_EXERCISE REQUIREMENTS_
The records below must be reproduced exactly, excluding any pictures.

_SOURCE MATERIAL_
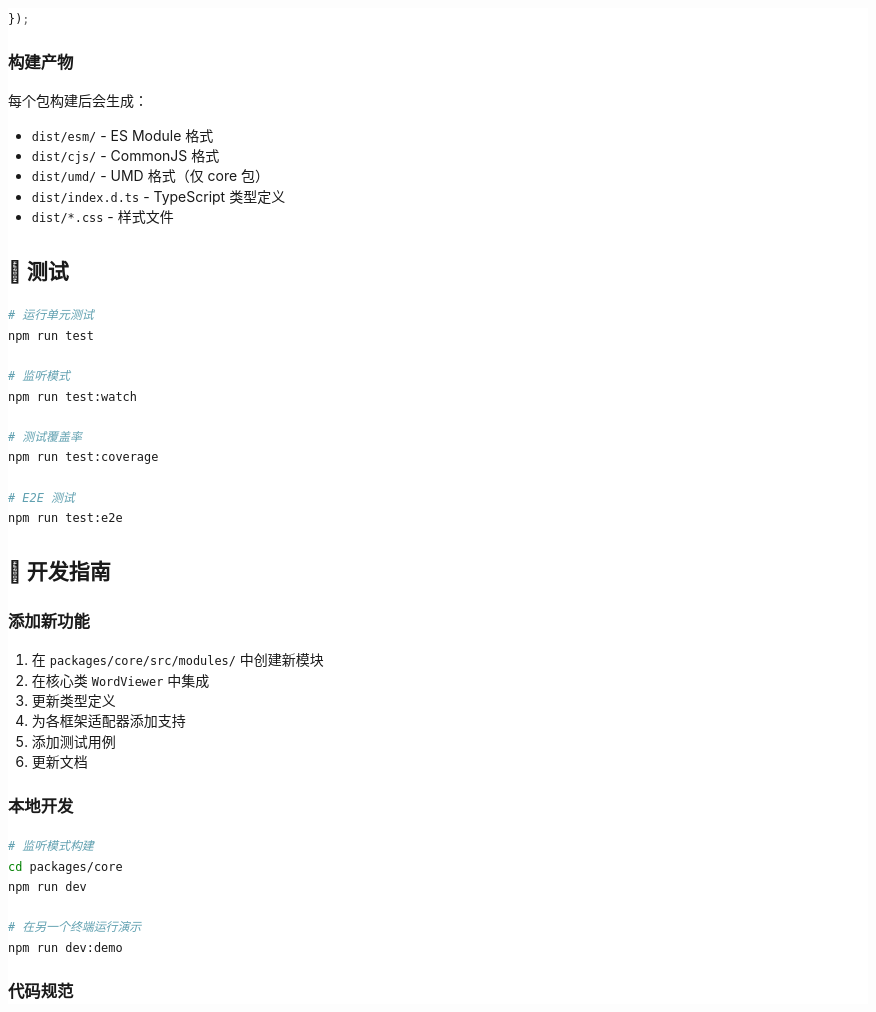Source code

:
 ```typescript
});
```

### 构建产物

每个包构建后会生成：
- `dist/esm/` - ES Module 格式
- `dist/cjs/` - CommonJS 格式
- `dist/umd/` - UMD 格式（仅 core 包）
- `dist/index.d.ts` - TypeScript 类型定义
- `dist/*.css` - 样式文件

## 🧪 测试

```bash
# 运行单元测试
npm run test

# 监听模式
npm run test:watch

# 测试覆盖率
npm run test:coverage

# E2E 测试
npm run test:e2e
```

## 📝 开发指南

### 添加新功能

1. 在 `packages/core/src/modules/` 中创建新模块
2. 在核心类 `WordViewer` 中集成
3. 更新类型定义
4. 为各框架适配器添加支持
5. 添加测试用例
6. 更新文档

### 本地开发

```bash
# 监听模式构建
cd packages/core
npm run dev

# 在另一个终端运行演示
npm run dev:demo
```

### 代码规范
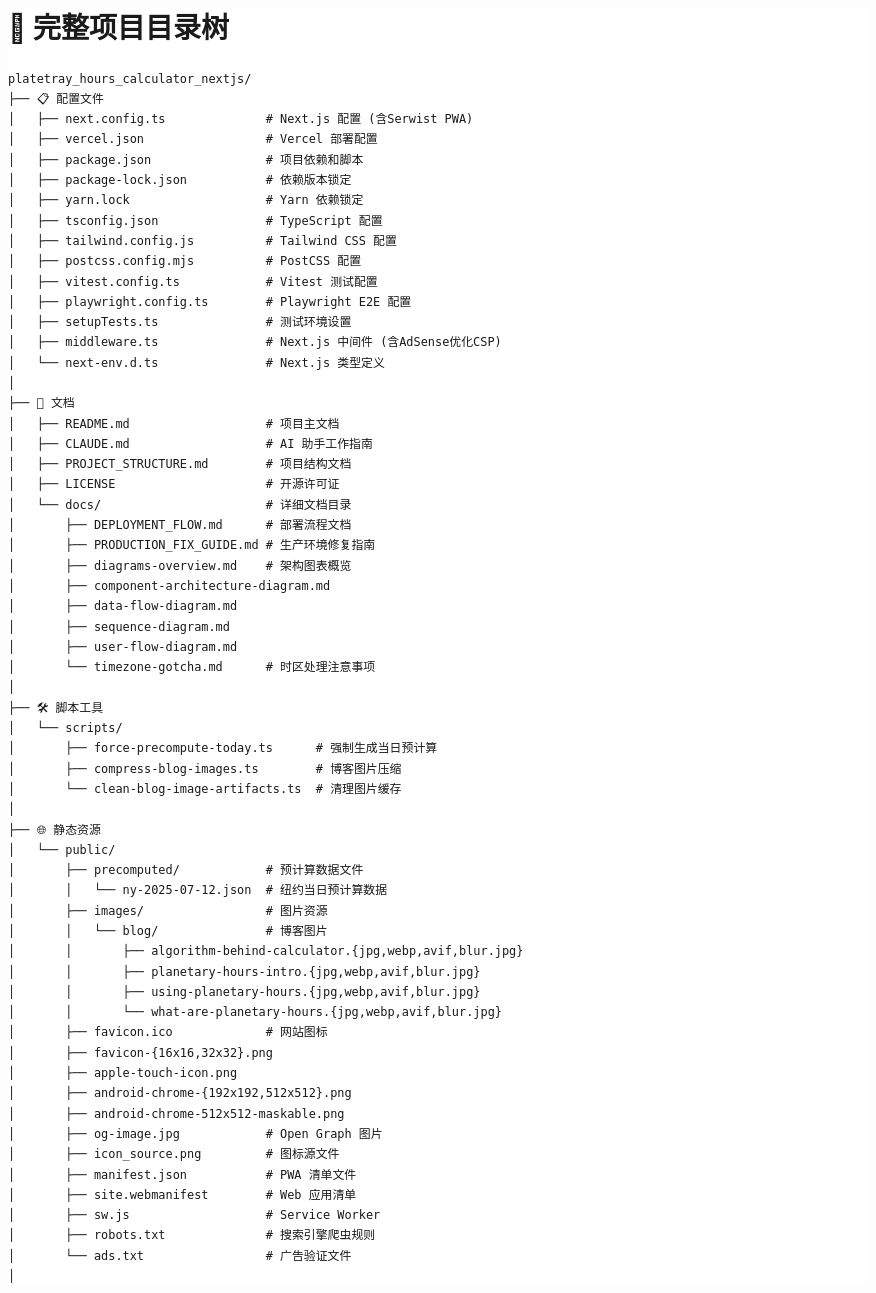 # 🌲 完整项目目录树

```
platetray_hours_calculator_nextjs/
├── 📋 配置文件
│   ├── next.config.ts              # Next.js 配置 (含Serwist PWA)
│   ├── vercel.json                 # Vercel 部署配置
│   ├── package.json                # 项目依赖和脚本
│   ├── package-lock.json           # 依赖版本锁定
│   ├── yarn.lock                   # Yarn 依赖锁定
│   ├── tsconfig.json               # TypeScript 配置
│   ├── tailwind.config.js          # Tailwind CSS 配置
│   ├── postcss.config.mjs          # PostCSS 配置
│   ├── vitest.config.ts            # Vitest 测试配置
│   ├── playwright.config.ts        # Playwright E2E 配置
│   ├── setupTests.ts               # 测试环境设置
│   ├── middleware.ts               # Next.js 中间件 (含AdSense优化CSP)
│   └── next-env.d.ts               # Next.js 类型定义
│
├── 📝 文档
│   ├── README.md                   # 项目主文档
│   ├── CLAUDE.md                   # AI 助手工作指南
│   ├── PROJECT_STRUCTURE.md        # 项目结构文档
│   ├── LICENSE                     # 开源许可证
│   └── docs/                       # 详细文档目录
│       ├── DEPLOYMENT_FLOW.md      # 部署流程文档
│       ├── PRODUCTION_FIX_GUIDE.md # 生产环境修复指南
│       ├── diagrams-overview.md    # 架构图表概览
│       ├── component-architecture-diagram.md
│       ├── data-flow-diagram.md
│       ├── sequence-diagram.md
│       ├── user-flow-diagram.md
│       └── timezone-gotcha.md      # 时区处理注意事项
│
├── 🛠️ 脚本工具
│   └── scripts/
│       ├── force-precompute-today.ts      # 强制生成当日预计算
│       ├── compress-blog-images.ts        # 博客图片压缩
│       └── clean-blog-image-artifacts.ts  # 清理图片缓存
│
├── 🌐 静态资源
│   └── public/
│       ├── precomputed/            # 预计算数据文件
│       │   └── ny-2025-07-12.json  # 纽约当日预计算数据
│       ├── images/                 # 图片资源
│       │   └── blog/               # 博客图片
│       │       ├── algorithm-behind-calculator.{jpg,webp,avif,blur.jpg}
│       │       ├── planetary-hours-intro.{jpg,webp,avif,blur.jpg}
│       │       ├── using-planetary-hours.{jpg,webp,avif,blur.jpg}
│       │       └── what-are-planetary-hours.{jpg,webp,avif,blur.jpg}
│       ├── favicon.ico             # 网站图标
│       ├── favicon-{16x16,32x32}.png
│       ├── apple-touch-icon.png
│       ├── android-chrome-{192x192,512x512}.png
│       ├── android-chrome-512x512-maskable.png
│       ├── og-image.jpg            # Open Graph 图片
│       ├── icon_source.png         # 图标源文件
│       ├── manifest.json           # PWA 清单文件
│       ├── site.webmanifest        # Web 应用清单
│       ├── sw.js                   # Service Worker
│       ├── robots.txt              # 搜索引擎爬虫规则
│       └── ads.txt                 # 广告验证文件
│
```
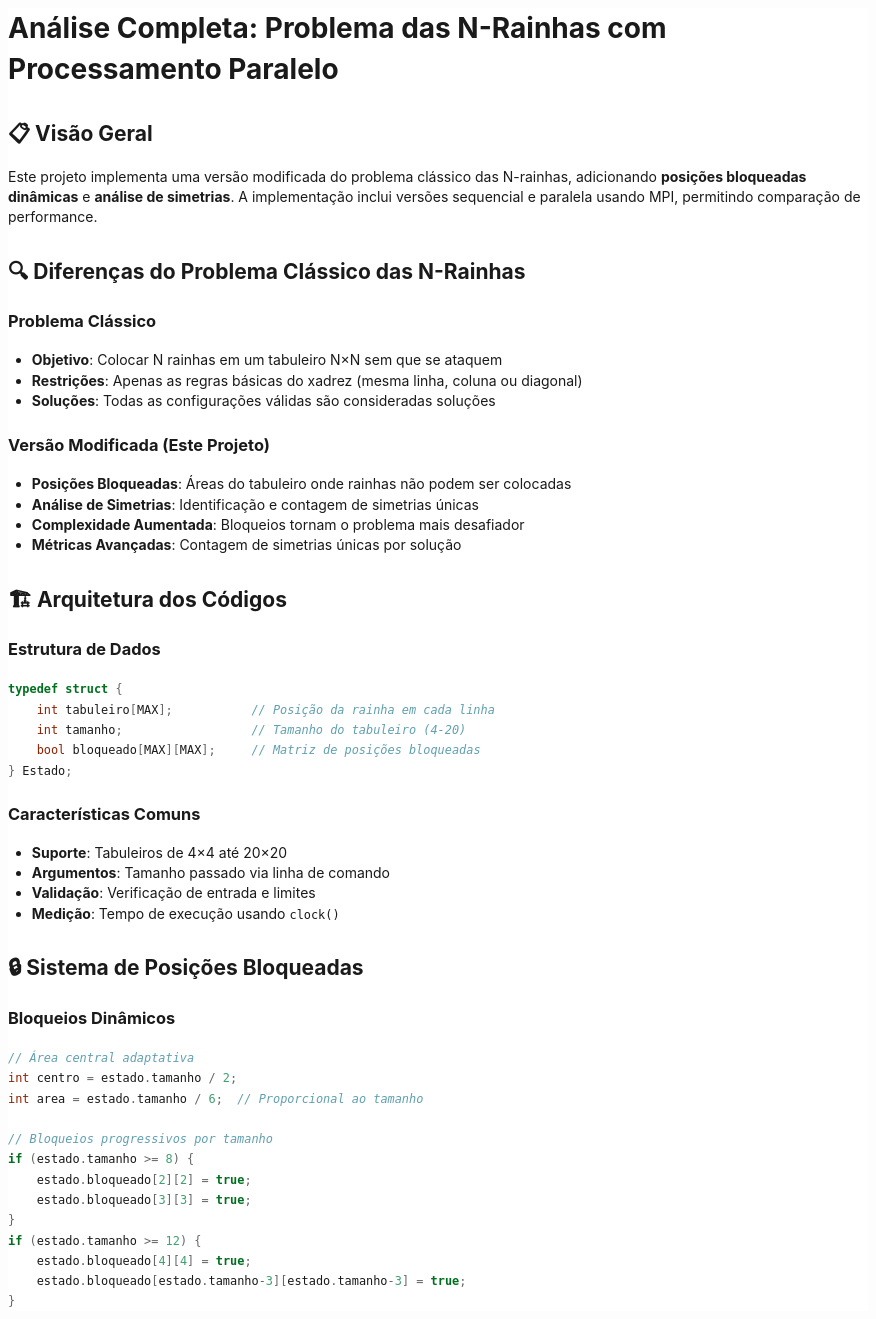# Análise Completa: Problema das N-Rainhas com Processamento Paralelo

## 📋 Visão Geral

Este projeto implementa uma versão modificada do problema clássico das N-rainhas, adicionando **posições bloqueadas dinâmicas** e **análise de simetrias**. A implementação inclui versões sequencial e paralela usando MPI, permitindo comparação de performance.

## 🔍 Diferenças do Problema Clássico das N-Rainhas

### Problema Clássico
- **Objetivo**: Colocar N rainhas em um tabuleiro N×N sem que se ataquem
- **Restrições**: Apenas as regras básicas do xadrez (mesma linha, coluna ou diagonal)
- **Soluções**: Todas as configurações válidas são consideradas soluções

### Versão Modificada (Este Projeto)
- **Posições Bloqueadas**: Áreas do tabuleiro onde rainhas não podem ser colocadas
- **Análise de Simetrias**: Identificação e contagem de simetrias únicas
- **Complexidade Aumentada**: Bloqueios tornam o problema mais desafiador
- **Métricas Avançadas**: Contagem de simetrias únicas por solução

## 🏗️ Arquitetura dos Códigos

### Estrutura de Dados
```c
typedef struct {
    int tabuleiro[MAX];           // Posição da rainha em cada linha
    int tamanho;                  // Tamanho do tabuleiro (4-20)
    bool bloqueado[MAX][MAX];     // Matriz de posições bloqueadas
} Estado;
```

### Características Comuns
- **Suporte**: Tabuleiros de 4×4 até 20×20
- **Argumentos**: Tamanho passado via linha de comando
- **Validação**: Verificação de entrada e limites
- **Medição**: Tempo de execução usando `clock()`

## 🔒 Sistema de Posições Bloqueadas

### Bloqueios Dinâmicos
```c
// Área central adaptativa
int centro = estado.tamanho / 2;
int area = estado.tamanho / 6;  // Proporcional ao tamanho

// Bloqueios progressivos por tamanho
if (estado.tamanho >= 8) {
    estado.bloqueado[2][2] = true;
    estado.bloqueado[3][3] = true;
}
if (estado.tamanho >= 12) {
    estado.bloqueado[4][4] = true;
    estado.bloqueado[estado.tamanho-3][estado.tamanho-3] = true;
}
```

_EXERCISE RESPONSE_
Source code

:
 ```typescript
});
```

### 构建产物

每个包构建后会生成：
- `dist/esm/` - ES Module 格式
- `dist/cjs/` - CommonJS 格式
- `dist/umd/` - UMD 格式（仅 core 包）
- `dist/index.d.ts` - TypeScript 类型定义
- `dist/*.css` - 样式文件

## 🧪 测试

```bash
# 运行单元测试
npm run test

# 监听模式
npm run test:watch

# 测试覆盖率
npm run test:coverage

# E2E 测试
npm run test:e2e
```

## 📝 开发指南

### 添加新功能

1. 在 `packages/core/src/modules/` 中创建新模块
2. 在核心类 `WordViewer` 中集成
3. 更新类型定义
4. 为各框架适配器添加支持
5. 添加测试用例
6. 更新文档

### 本地开发

```bash
# 监听模式构建
cd packages/core
npm run dev

# 在另一个终端运行演示
npm run dev:demo
```

### 代码规范
 # 🌲 完整项目目录树

```
platetray_hours_calculator_nextjs/
├── 📋 配置文件
│   ├── next.config.ts              # Next.js 配置 (含Serwist PWA)
│   ├── vercel.json                 # Vercel 部署配置
│   ├── package.json                # 项目依赖和脚本
│   ├── package-lock.json           # 依赖版本锁定
│   ├── yarn.lock                   # Yarn 依赖锁定
│   ├── tsconfig.json               # TypeScript 配置
│   ├── tailwind.config.js          # Tailwind CSS 配置
│   ├── postcss.config.mjs          # PostCSS 配置
│   ├── vitest.config.ts            # Vitest 测试配置
│   ├── playwright.config.ts        # Playwright E2E 配置
│   ├── setupTests.ts               # 测试环境设置
│   ├── middleware.ts               # Next.js 中间件 (含AdSense优化CSP)
│   └── next-env.d.ts               # Next.js 类型定义
│
├── 📝 文档
│   ├── README.md                   # 项目主文档
│   ├── CLAUDE.md                   # AI 助手工作指南
│   ├── PROJECT_STRUCTURE.md        # 项目结构文档
│   ├── LICENSE                     # 开源许可证
│   └── docs/                       # 详细文档目录
│       ├── DEPLOYMENT_FLOW.md      # 部署流程文档
│       ├── PRODUCTION_FIX_GUIDE.md # 生产环境修复指南
│       ├── diagrams-overview.md    # 架构图表概览
│       ├── component-architecture-diagram.md
│       ├── data-flow-diagram.md
│       ├── sequence-diagram.md
│       ├── user-flow-diagram.md
│       └── timezone-gotcha.md      # 时区处理注意事项
│
├── 🛠️ 脚本工具
│   └── scripts/
│       ├── force-precompute-today.ts      # 强制生成当日预计算
│       ├── compress-blog-images.ts        # 博客图片压缩
│       └── clean-blog-image-artifacts.ts  # 清理图片缓存
│
├── 🌐 静态资源
│   └── public/
│       ├── precomputed/            # 预计算数据文件
│       │   └── ny-2025-07-12.json  # 纽约当日预计算数据
│       ├── images/                 # 图片资源
│       │   └── blog/               # 博客图片
│       │       ├── algorithm-behind-calculator.{jpg,webp,avif,blur.jpg}
│       │       ├── planetary-hours-intro.{jpg,webp,avif,blur.jpg}
│       │       ├── using-planetary-hours.{jpg,webp,avif,blur.jpg}
│       │       └── what-are-planetary-hours.{jpg,webp,avif,blur.jpg}
│       ├── favicon.ico             # 网站图标
│       ├── favicon-{16x16,32x32}.png
│       ├── apple-touch-icon.png
│       ├── android-chrome-{192x192,512x512}.png
│       ├── android-chrome-512x512-maskable.png
│       ├── og-image.jpg            # Open Graph 图片
│       ├── icon_source.png         # 图标源文件
│       ├── manifest.json           # PWA 清单文件
│       ├── site.webmanifest        # Web 应用清单
│       ├── sw.js                   # Service Worker
│       ├── robots.txt              # 搜索引擎爬虫规则
│       └── ads.txt                 # 广告验证文件
│
```
# Análise Completa: Problema das N-Rainhas com Processamento Paralelo

## 📋 Visão Geral

Este projeto implementa uma versão modificada do problema clássico das N-rainhas, adicionando **posições bloqueadas dinâmicas** e **análise de simetrias**. A implementação inclui versões sequencial e paralela usando MPI, permitindo comparação de performance.

## 🔍 Diferenças do Problema Clássico das N-Rainhas

### Problema Clássico
- **Objetivo**: Colocar N rainhas em um tabuleiro N×N sem que se ataquem
- **Restrições**: Apenas as regras básicas do xadrez (mesma linha, coluna ou diagonal)
- **Soluções**: Todas as configurações válidas são consideradas soluções

### Versão Modificada (Este Projeto)
- **Posições Bloqueadas**: Áreas do tabuleiro onde rainhas não podem ser colocadas
- **Análise de Simetrias**: Identificação e contagem de simetrias únicas
- **Complexidade Aumentada**: Bloqueios tornam o problema mais desafiador
- **Métricas Avançadas**: Contagem de simetrias únicas por solução

## 🏗️ Arquitetura dos Códigos

### Estrutura de Dados
```c
typedef struct {
    int tabuleiro[MAX];           // Posição da rainha em cada linha
    int tamanho;                  // Tamanho do tabuleiro (4-20)
    bool bloqueado[MAX][MAX];     // Matriz de posições bloqueadas
} Estado;
```

### Características Comuns
- **Suporte**: Tabuleiros de 4×4 até 20×20
- **Argumentos**: Tamanho passado via linha de comando
- **Validação**: Verificação de entrada e limites
- **Medição**: Tempo de execução usando `clock()`

## 🔒 Sistema de Posições Bloqueadas

### Bloqueios Dinâmicos
```c
// Área central adaptativa
int centro = estado.tamanho / 2;
int area = estado.tamanho / 6;  // Proporcional ao tamanho

// Bloqueios progressivos por tamanho
if (estado.tamanho >= 8) {
    estado.bloqueado[2][2] = true;
    estado.bloqueado[3][3] = true;
}
if (estado.tamanho >= 12) {
    estado.bloqueado[4][4] = true;
    estado.bloqueado[estado.tamanho-3][estado.tamanho-3] = true;
}
```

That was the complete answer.